The Due Diligence Process

The GDPR is likely to impact both on the way in which the issuers arrange for personal data to be made available, and the way in which the underwriter(s), legal teams etc. use that personal data to perform their due diligence checks. On both sides, we can expect to see increased security and control around access to certain documents or information, restricted functionality and the ability to audit the steps taken towards GDPR and other data protection compliance.

For example, to provide greater protection of the personal data they control, issuers may more frequently employ aggregation, encryption and redaction techniques before placing items in the data room. Physical (or virtual) access to the data room may also be more restricted, with only core deal team members having unlimited access, to reduce the risk of data breaches.

To safeguard further against the risk of a data breach, we can expect the standard non-disclosure agreement entered into by those performing the due diligence exercise to be strengthened to include a GDPR obligation, and for any third party entity hosting a virtual data room on behalf of the issuer to be subject to a data processing agreement that will likewise include terms on data security.
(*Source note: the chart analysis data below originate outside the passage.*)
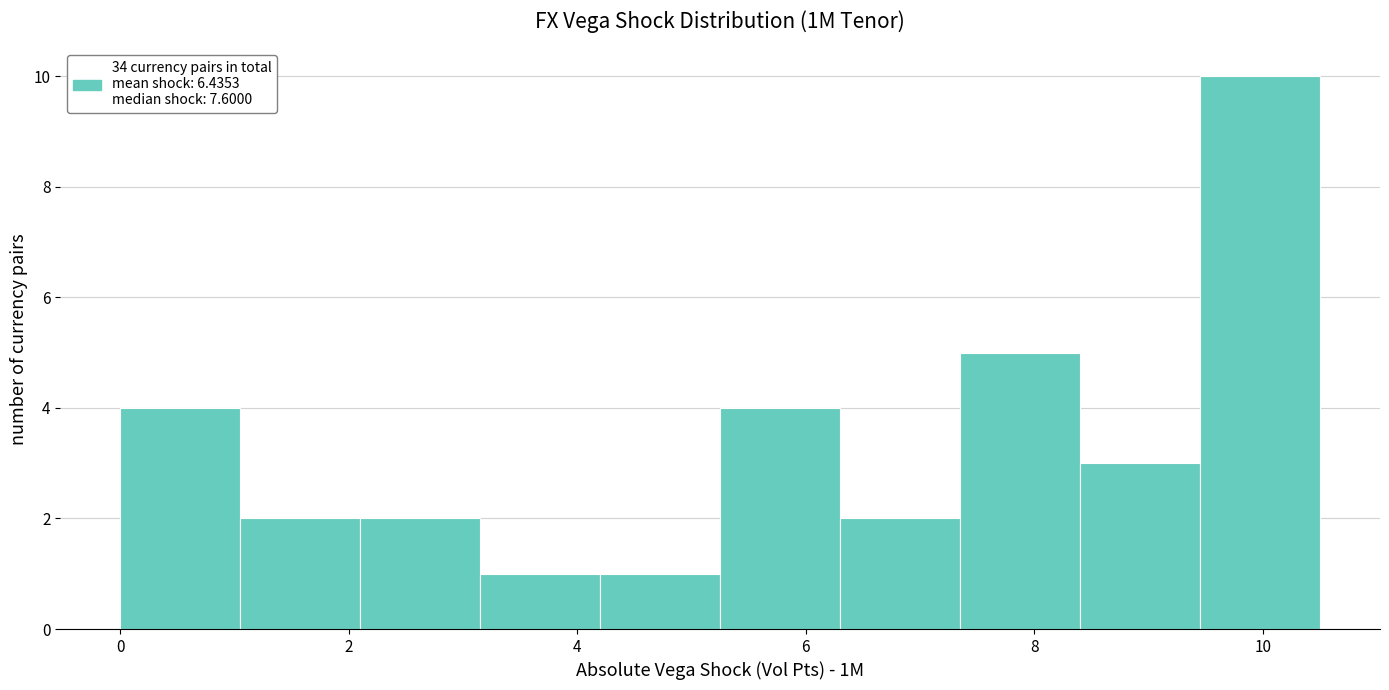

Over which range of the x-axis is the bar tallest?

9.45 to 10.50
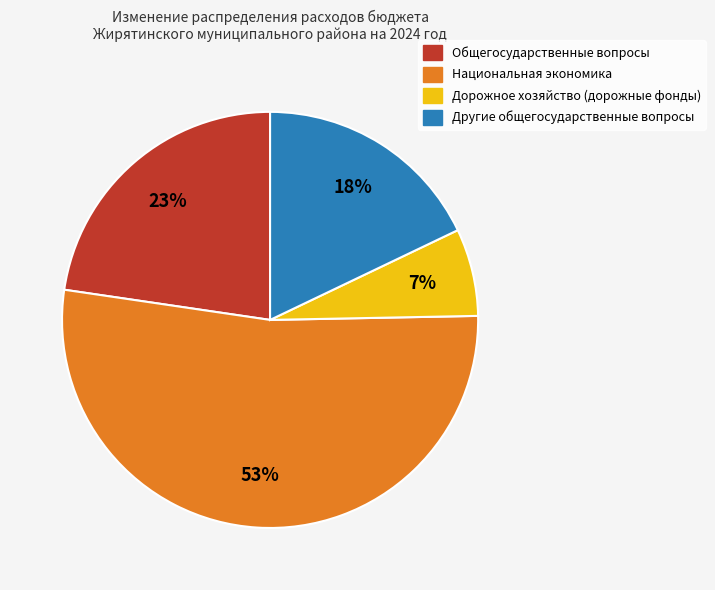

To the nearest percent, what is the combined percentage of Общегосударственные вопросы and Национальная экономика?

75%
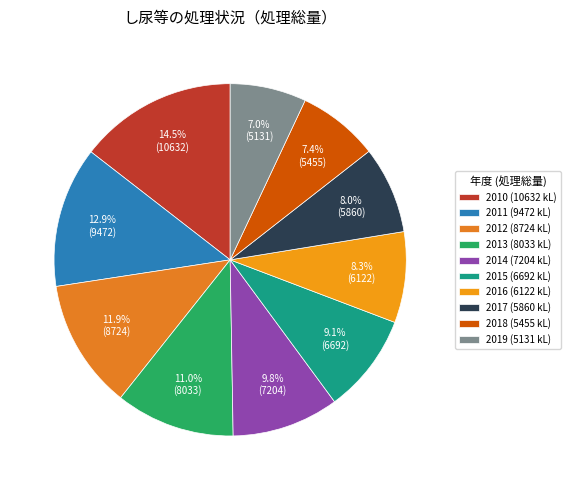

Count the number of slices in the pie.

10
The Due Diligence Exercise

Through the due diligence exercise, the underwriter(s) and the legal teams will each need to gain an understanding of the nature of the issuer’s business and, for the purposes of checking compliance with the requirements of the GDPR, pay particular attention to the:

  • Type of personal data being controlled and/or processed by the issuer;
  • Legal basis for processing such data; and
  • Usage and storage of the data.

A crucial task will be verifying the existence and content of policies concerning data protection and privacy, as well as focussing on the role of any Data Protection Officer (to the extent that the business needs to appoint one) and security and data protection policies.

It will also be vital to identify and evidence any past breaches in the issuer’s compliance function, not only due to the potential liability entailed, but also because such breaches, if left unremedied, may highlight weaknesses that could impact on the issuer’s future ability to comply with its obligations under the GDPR.

Risk Factors

It is already commonplace to see risk factors on the impact of the GDPR included in prospectuses. As with all risk factors, it will be important to understand the exact applicability of, and material risks posed by, the GDPR to the issuer’s business, so that such detail can be captured succinctly in this section of the prospectus.

In addition, the facts set out in the risk factors should be corroborated elsewhere in the prospectus, for example by detailing in the litigation section any material data protection-related claims expected or commenced against the issuer that were alluded to in the risk factor. Regulators are unlikely to let either generic or specific wording that is not so corroborated go unchallenged.

Warranty (and Indemnity) Cover

Within the suite of representations and warranties provided by the issuer to the underwriters in the underwriting or subscription agreements, the application of the GDPR will see additional warranty cover added in respect of the:

  • Collection and use of personal data and the rights of data subjects;
  • Existence and application of appropriate policies and protocols together with the appropriate IT tools and systems to ensure protection of the data;
  • Data restrictions; and
  • Data breaches.

In the event that the due diligence exercise exposes any non-compliance by the issuer with the GDPR provisions, underwriters might also justifiably demand the addition of indemnity protection and/or an additional closing condition pertaining to the remediation of such non-compliance prior to completion.